## DATA FOR PROCESSING:
━━━━━━━━━━━━━━━━
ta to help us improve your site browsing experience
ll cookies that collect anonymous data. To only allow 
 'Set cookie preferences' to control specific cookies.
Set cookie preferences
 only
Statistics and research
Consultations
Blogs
━━━━━━━━━━━━━━━━
## THE TASK:
Return the full material unchanged.

## ANSWER FOR THIS EXERCISE:
ta to help us improve your site browsing experience
ll cookies that collect anonymous data. To only allow 
 'Set cookie preferences' to control specific cookies.
Set cookie preferences
 only
Statistics and research
Consultations
Blogs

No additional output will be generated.